Mas se assim é, perguntamos agora, porque é que isto não é suficientemente forte para manter o jogador a jogar, mesmo quando o gameplay já não interessa, ou dificulta demasiado a progressão? Aqui a resposta está num problema que foi criado tanto pela indústria, como pela crítica, e que está relacionado com a ausência de valor de rejogabilidade nos jogos com história. Por um lado a crítica criou o item de avaliação de duração da jogabilidade, e começaram a chover críticas à indústria de que esta estava a produzir jogos muito curtos e a cobrar de modo injustificado por experiências, ditas menores.

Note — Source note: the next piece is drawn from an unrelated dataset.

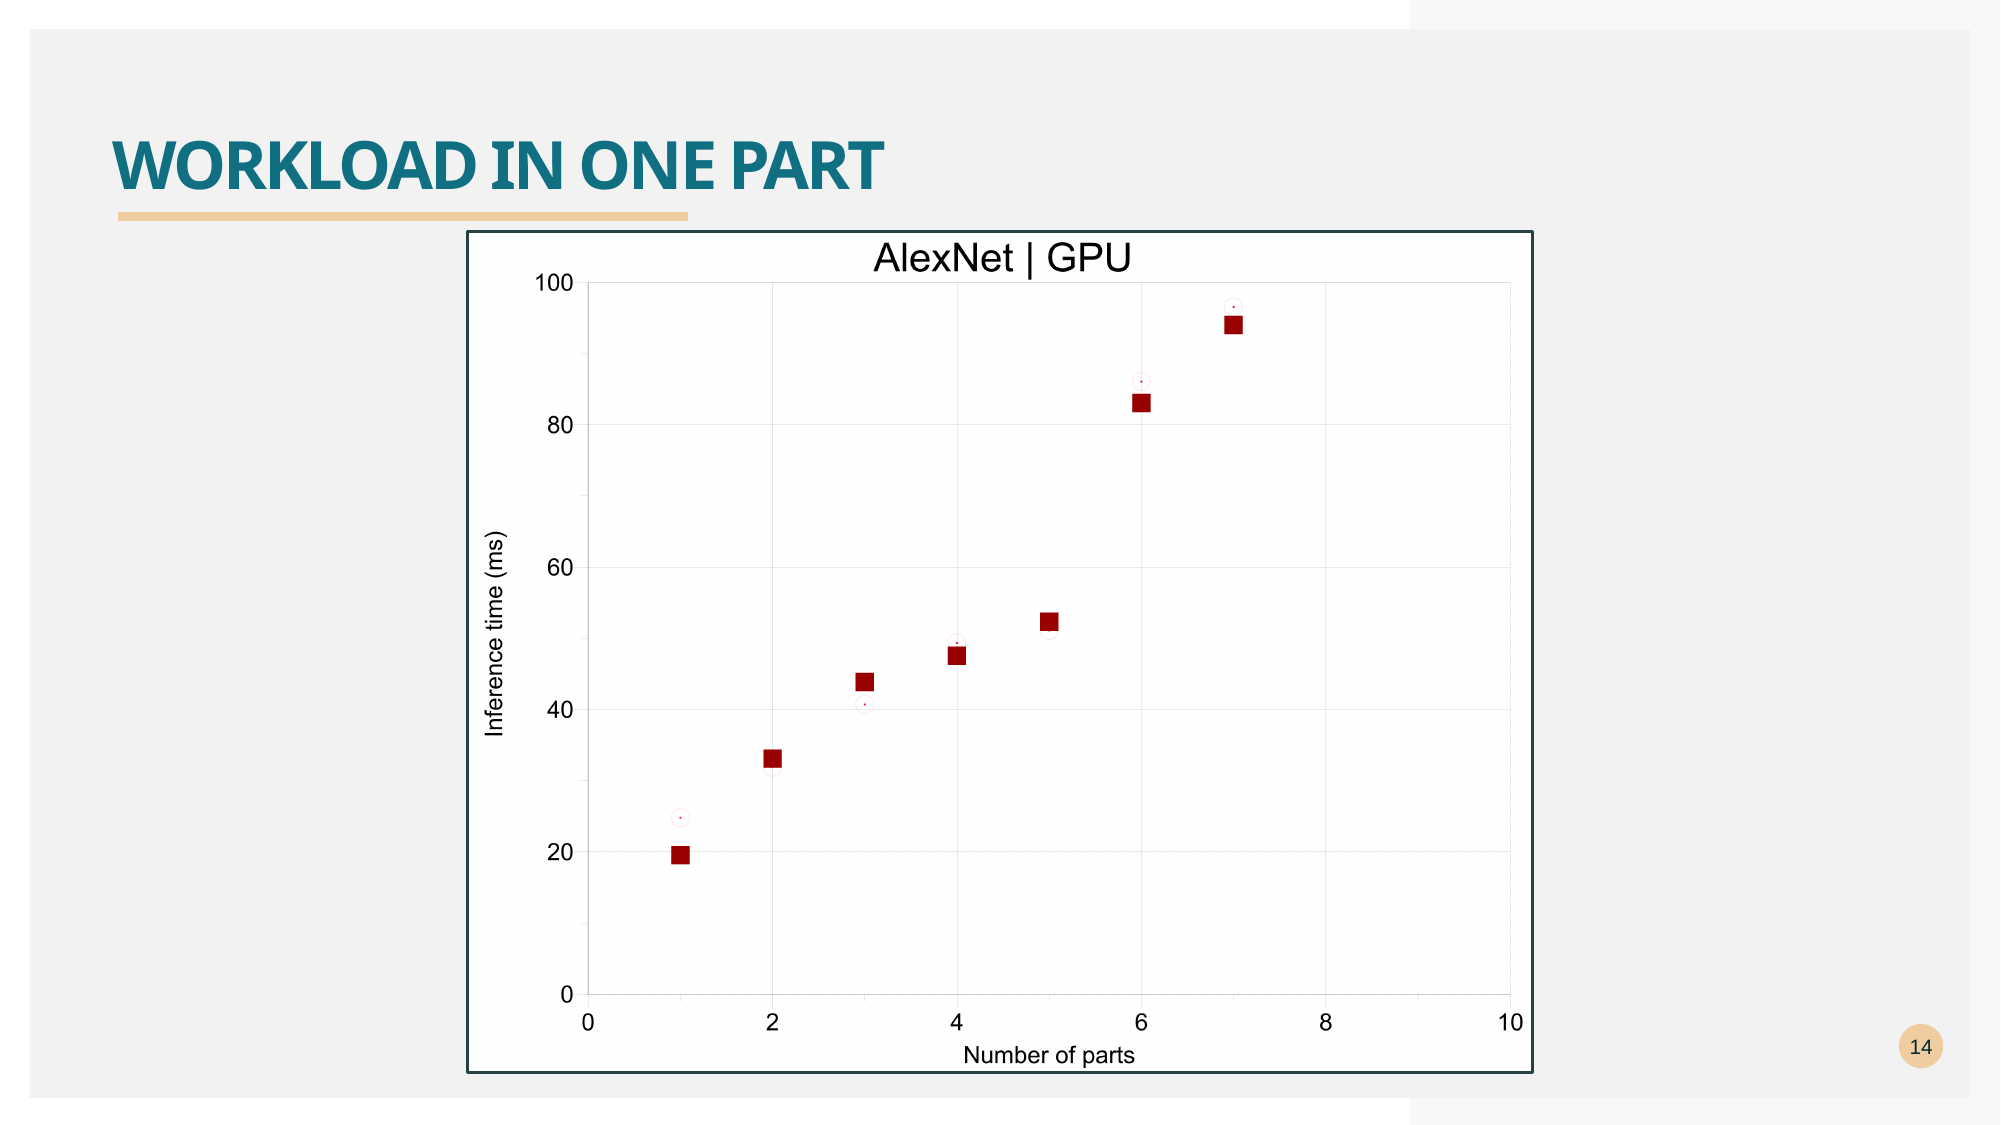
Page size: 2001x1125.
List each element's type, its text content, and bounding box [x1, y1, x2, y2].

A indústria pelo seu lado não sentia que pudesse dar mais do que aquilo que dava, porque aumentar a narrativa implicaria aumentar os custos de produção que eram já bastante elevados. Desse modo as consequências disto seriam inevitáveis e aconteceriam ao nível da qualidade dos jogos. Foram criados estratagemas na jogabilidade para alongar a experiência, que descuraram completamente a narrativa. Nomeadamente dificultar a progressão, complexificando os níveis, criando mecânicas com puzzles e enigmas por vezes indecifráveis, ou criando bosses de dificuldade exacerbada. O resultado disto, não poderia ser outro, os jogadores começarem a deixar de conseguir acabar os jogos. Como exemplo, Myst (1993), um dos jogos mais vendidos dos anos 1990, é também um dos jogos com a mais alta taxa de pessoas que nunca o conseguiu acabar.
Com o tempo as coisas foram mudando, foi-se investindo mais nos jogos, puderam começar a criar-se mais conteúdos e alongar um pouco mais experiências. Mas nunca é suficiente. Por isso nos dias de hoje, temos jogos como a série Uncharted, que não são propriamente difíceis de acabar, mas com experiências de tal ordem estendidas, que quando chegamos a cerca de 75% do jogo, já só queremos é ver o fim do jogo. A jogabilidade começa a tornar-se repetitiva, a história não avança, e sentimos que apenas se está a tentar manter viva a experiência à conta de artificialismos no design das mecânicas de jogo. Perde a narrativa, porque a uma determinada altura, e com tanta repetição já nos esquecemos do que é que estamos a tentar descobrir em termos de história. Perde o jogo porque a jogabilidade se repete, o desafio decresce e o desânimo instala-se. E perde a experiência, porque se esvai no tempo, rendilhada de ações repetitivas, e envolvida por fragmentos de uma história que perdeu a oportunidade de se fechar de modo intenso e assim perdurar na memória do jogador.
[1] Kelly, Tadhg, (2012), "Opinion: Your play brain and you", in Edge Online, March 15, 2012.